Hope I Help A Little....
________
Marijuana Rehab Dicussion

Comments

  • Um, it's an ISO inside of a RAR. And besides, the same effect can be obtained by simply booting off of the CD (most BIOSes from NT4's era onwards support it).
  • for most techies like us this is common sense if your BIOS doesn't support booting from the CD ROM

    but for the less knowledgable this is usfull information...

    you you download most anything form winworld it is in the .RAR format, as it states.... you also need a program to read ISO images

    winRAR will read RAR files and ISO images

    now you need a CD writting program that can burn ISO's to CD's, alcohol 120% and Nero can do this....
  • Yeah, WinRAR does ISO, that confuses a lot of people. (check the linuxiso.org forums for examples, most of us that give out help tell people to not open up an ISO, especially with WinRAR)
  • Are the cd images from winworld supposed to be self-booting? Maybe they should all be fixed to self-boot if they aren't already.
  • Are the cd images from winworld supposed to be self-booting? Maybe they should all be fixed to self-boot if they aren't already.


    They are.
  • Ah good to know.... I haven't actually downloaded too many of them.... as I had all the ones I wanted before I even found this place...
  • Winworld should have this a a tutorial if there is going to be a tutorial section
  • Even the NT 3.1? The legit CD's that I have aren't even bootable.
  • my NT 3.51 isnt
  • Well... if they are made bootable originally then they are boot here too. I don't think they would make bootable cds from things that didn't boot in the first place. Though yeah you could use a program to make a cd emulate a bootable floppy.
  • NT 3.1's SETUPLDR only does FAT (remember, it *had* to be installed with a floppy), that complicates things a bit.
  • I think the NTs that were bootable are (NT 4, maybe 3.51). The 3.1s and I think maybe 3.5s aren't just because the CD bootability didn't exist back then (Not sure exactly when bootable CDs and BIOSes that supported them came into widespread existance in relation to the NTs).

    -Q
  • The standard dates from 1995 I think, and probably happened too late for MS to reissue a bunch of NT 3.51 CDs.
  • Windows NT4 does support CD boot, I have a retail full RTM package with part number 236-00001 and CD part number 236-270-231. The build date is 8/8/1996 so I am confident that the all full versions of NT4 are bootable, especially considering repeated mentioning of the feature in the instructions. It would hard to imagine them redoing the instructions and discs so quickly just to quietly slip the feature in.
  • Windows NT4 does support booting from cdrom. The default boot behaviour is to boot to install, but with the NT5 bootsector + bootfix.bin, it can behave in the same manner as NT5.

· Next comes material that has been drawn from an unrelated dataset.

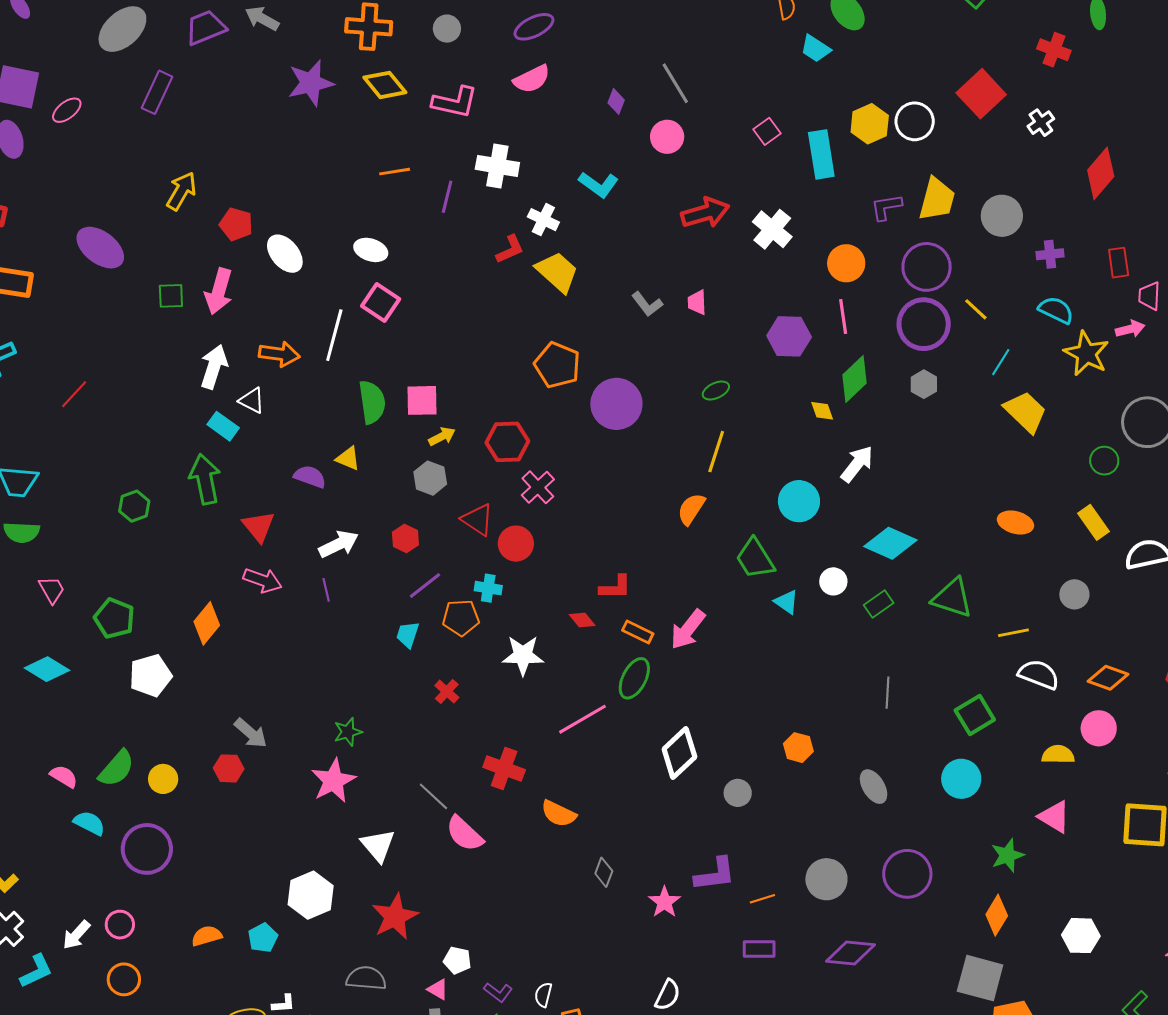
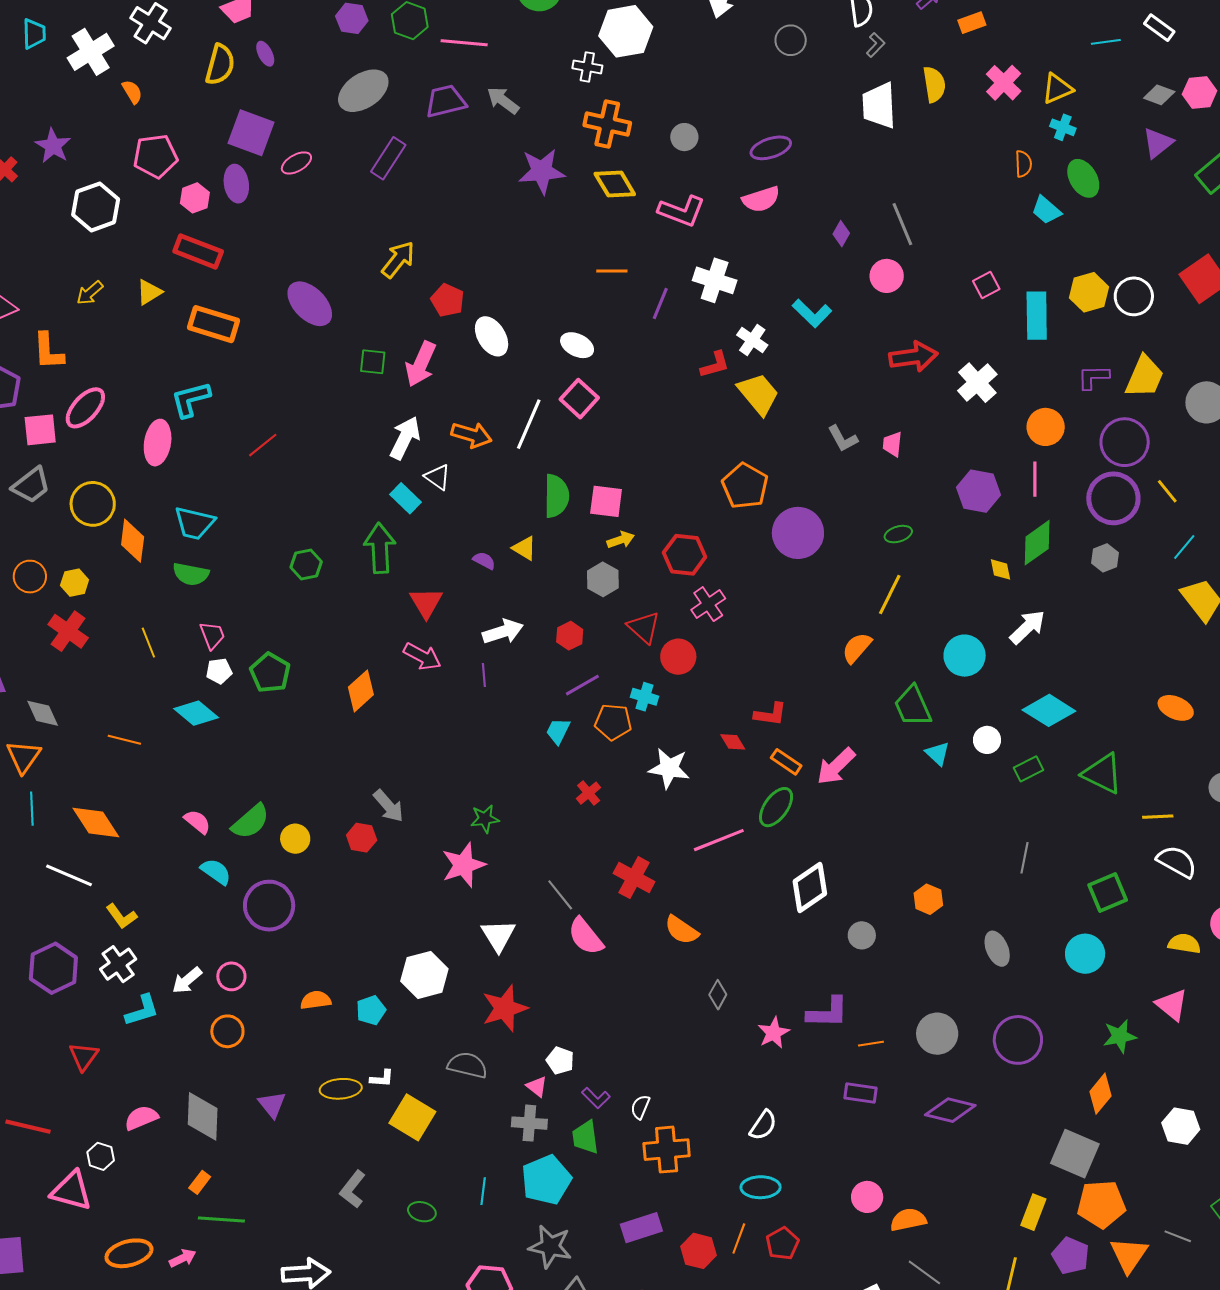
purple semicircle: (310, 477) -> (484, 561), size x0.7
white pentagon: (150, 675) -> (219, 671), moved, size x0.6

    Look at http://www.msfn.org/board/index.php?showtopic=82169 , my comment on installing Windows NT4 on modern hardware + installing service pack 5.

    You can generally get cdroms to boot on ancient hardware with either "smart boot manager" or bcdl (see http://bootcd.narod.ru/index_e.htm ). Both of these will boot from a floppy disk and then try to boot a cdrom. I normally keep both, if just to save the hassle of reseting the bios.
  • If I install NT 4 on (relatively) modern hardware I boot from CD. If the install is going on era hardware (400Mhz) or less, I create the i386 directory on the local hardrive and install from there.

    The reason is it just seems a whole lot faster on old hardware when the files are already on an HD. (regardless of the actual CD ROM speed).